She had begun to sob again. “And now there are other women ... more than one, I’m sure. I pray to God for his soul. I pray and pray to God to return him to me ... my Philip, who was a good man and believed in God. He’s changed now. I don’t know him any more. To-night I don’t think I love him. I’ve come to the end of everything.”
He began to pat her shoulder, gently, as if he were comforting a child, and for a long time, they stayed thus in silence. At last he said, “I’ve suffered, too, Naomi ... for years and years.... It began almost as soon as I was married, and it’s never stopped for an hour, for a moment since. It gets worse and worse with each year.” Suddenly he covered his face with his hands and groaned. “I pray to God for strength to go on living. I have need of God’s help to go on at all. I, too, need some one to talk to.” His hands dropped from his face, and he placed one arm about her thin, narrow shoulders. She did not draw away. Still sobbing, she let her whole weight rest against him. She was so tired, and she felt so ill. A strange, gusty and terrifying happiness took possession of the tired, nerve-racked man. Just to touch a woman thus, to have a woman kind to him, to have a woman who would trust him, was a pleasure almost too keen to be borne. For fifteen acid years he had hungered for a moment, a single moment, like this. He did not speak, conscious, it seemed, that to breathe might suddenly shatter this fragile, pathetic sense of peace.

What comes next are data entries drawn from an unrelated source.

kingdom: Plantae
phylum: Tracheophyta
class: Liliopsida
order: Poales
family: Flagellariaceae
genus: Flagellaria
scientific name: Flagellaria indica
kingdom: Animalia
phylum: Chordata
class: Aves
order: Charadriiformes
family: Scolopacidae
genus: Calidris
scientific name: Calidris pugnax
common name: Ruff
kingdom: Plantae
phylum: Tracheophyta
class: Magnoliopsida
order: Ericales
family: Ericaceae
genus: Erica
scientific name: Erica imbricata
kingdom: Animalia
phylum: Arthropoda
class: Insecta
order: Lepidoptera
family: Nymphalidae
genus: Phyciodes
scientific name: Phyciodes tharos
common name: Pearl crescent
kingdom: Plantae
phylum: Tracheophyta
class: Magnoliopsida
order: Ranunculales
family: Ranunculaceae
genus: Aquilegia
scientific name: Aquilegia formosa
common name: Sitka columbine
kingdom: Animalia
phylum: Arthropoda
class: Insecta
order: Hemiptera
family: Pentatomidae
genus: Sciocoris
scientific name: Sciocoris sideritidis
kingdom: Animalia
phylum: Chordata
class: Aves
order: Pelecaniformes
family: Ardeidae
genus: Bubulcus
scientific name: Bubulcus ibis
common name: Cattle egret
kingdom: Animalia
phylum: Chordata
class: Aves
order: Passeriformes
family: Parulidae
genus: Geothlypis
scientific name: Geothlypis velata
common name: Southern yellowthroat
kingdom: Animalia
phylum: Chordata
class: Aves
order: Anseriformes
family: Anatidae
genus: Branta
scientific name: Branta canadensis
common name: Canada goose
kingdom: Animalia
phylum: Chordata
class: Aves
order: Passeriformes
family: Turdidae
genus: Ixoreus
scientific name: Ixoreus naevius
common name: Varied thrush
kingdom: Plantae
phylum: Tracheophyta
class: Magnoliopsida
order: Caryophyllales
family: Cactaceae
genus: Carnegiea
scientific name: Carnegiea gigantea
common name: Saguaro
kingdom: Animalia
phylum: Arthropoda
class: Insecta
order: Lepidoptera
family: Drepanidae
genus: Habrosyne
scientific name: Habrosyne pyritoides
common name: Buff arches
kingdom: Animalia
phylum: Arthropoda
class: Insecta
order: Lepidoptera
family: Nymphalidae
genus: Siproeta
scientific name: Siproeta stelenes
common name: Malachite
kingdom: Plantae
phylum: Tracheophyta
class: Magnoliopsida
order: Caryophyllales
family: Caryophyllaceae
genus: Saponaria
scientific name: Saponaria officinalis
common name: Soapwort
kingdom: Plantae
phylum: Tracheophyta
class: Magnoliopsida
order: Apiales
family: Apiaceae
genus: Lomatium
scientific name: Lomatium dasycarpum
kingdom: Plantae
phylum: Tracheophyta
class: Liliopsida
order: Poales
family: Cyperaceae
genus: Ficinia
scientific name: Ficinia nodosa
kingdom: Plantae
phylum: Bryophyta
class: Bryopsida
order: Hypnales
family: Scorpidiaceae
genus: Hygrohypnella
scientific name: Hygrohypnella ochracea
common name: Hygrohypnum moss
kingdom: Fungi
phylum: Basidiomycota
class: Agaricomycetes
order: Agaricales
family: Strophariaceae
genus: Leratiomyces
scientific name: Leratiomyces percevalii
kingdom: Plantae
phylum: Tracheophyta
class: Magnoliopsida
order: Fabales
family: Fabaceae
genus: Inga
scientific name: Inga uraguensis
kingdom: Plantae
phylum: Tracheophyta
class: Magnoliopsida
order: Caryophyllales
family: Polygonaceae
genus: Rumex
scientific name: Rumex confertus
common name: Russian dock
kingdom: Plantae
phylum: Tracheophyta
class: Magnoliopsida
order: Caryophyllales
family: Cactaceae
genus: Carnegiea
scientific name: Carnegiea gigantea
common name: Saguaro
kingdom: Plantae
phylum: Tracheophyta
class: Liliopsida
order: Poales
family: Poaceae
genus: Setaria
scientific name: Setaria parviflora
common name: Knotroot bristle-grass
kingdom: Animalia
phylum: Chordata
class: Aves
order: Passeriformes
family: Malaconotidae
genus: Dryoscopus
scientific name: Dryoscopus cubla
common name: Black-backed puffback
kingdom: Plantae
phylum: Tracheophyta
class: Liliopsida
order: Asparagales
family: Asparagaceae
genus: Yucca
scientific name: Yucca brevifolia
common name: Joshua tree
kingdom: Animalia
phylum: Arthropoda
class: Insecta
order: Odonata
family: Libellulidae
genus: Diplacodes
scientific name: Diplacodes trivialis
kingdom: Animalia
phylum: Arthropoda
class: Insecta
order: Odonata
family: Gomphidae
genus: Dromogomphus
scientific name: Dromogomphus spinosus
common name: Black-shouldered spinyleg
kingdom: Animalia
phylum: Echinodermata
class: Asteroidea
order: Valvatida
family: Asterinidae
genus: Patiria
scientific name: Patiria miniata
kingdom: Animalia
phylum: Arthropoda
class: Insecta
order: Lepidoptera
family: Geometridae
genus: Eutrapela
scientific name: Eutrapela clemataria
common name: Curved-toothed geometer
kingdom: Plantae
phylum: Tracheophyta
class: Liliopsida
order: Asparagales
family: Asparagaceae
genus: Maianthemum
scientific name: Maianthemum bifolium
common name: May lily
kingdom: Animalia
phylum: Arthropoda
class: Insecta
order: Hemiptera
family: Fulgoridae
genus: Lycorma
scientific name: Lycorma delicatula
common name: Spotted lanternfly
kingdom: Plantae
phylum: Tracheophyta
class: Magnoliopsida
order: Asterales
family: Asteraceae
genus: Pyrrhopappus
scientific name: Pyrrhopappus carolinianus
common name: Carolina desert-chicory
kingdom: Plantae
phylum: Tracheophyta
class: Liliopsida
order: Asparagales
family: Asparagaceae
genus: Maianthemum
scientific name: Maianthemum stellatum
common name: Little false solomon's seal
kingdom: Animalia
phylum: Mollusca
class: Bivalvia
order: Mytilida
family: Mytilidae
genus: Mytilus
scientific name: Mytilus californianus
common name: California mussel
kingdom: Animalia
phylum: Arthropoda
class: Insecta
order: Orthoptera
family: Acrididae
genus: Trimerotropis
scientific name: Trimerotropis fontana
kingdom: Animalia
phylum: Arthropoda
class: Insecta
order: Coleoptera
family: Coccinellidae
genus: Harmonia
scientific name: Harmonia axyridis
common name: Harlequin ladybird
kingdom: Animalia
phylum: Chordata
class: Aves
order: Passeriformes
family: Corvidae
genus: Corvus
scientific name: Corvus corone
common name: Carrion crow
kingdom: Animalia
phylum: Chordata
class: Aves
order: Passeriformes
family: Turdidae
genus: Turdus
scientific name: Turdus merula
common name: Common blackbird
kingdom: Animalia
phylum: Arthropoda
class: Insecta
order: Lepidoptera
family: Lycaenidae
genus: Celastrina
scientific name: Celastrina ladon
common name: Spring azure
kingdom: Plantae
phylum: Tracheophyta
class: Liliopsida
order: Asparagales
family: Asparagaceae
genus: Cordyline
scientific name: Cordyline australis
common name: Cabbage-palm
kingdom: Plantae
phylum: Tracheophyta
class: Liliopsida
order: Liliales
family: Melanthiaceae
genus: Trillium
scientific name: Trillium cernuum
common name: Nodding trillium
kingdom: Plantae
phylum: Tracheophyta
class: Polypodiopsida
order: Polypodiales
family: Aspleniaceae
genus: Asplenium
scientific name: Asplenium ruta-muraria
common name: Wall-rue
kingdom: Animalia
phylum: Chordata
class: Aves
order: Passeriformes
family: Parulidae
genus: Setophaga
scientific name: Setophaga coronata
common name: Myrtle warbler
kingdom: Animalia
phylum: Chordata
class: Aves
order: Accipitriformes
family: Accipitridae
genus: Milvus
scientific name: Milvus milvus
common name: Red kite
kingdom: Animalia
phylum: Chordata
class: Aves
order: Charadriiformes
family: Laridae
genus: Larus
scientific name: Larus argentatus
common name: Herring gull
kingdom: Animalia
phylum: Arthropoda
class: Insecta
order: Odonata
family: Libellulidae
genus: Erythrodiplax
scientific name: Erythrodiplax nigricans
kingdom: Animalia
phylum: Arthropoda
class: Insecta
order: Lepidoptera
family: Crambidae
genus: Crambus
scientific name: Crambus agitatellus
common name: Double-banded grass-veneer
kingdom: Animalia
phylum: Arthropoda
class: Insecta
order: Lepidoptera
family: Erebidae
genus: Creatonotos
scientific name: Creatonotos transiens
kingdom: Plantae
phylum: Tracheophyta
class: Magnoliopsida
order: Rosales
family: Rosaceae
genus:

Naomi had closed her eyes, as if she had fallen asleep from her long exhaustion; but she wasn’t sleeping, for presently her pale lips moved a little, and she said in a whisper, “There’s nothing for me to do but run away or kill myself ... and then I’ll be out of the way.”
He did not tell her at once, without hesitation, that she was contemplating a great sin. He merely kept silent, and, after a time, he murmured, “My poor, poor child ... my tired child,” and then fell once more into silence. They must have remained thus for nearly an hour. Naomi even appeared to fall asleep, and then, starting suddenly, she cried out. His arm ached, but he did not move. He was, it seemed, past such a small discomfort as an aching arm. And he was struggling, struggling passionately, with a terrible temptation, conscious all the while that each minute added to the bitterness of the reproaches that awaited him on opening the parsonage door. It was long after eleven o’clock, and he should have returned ages ago. He thought, “I can’t go home now. I can never go home again. I can never open that door again. I would rather die here now. One more time might drive me mad ... I mightn’t know what I was doing ... I might....”
The free hand again closed over his eyes, as if to shut out the horrible thing that had occurred to him. Naomi had opened her eyes and was looking up at him. For a second he thought, “Has she seen what was in them?”
Her lips moved again. “I don’t care what happens to me any longer.”
Suddenly, without knowing what he was doing, he bent down and took her in his arms, “Naomi ... Naomi ... do you mean that? Answer me, do you mean that?”
She closed her eyes wearily. “I don’t care what happens to me.”
He held her more tightly, the odd, gusty pleasure sweeping over him in terrifying waves. “Naomi ... will you ... will you go away ... now ... at once, and with me?”
“You can do with me what you want, if you’ll only be kind to me.”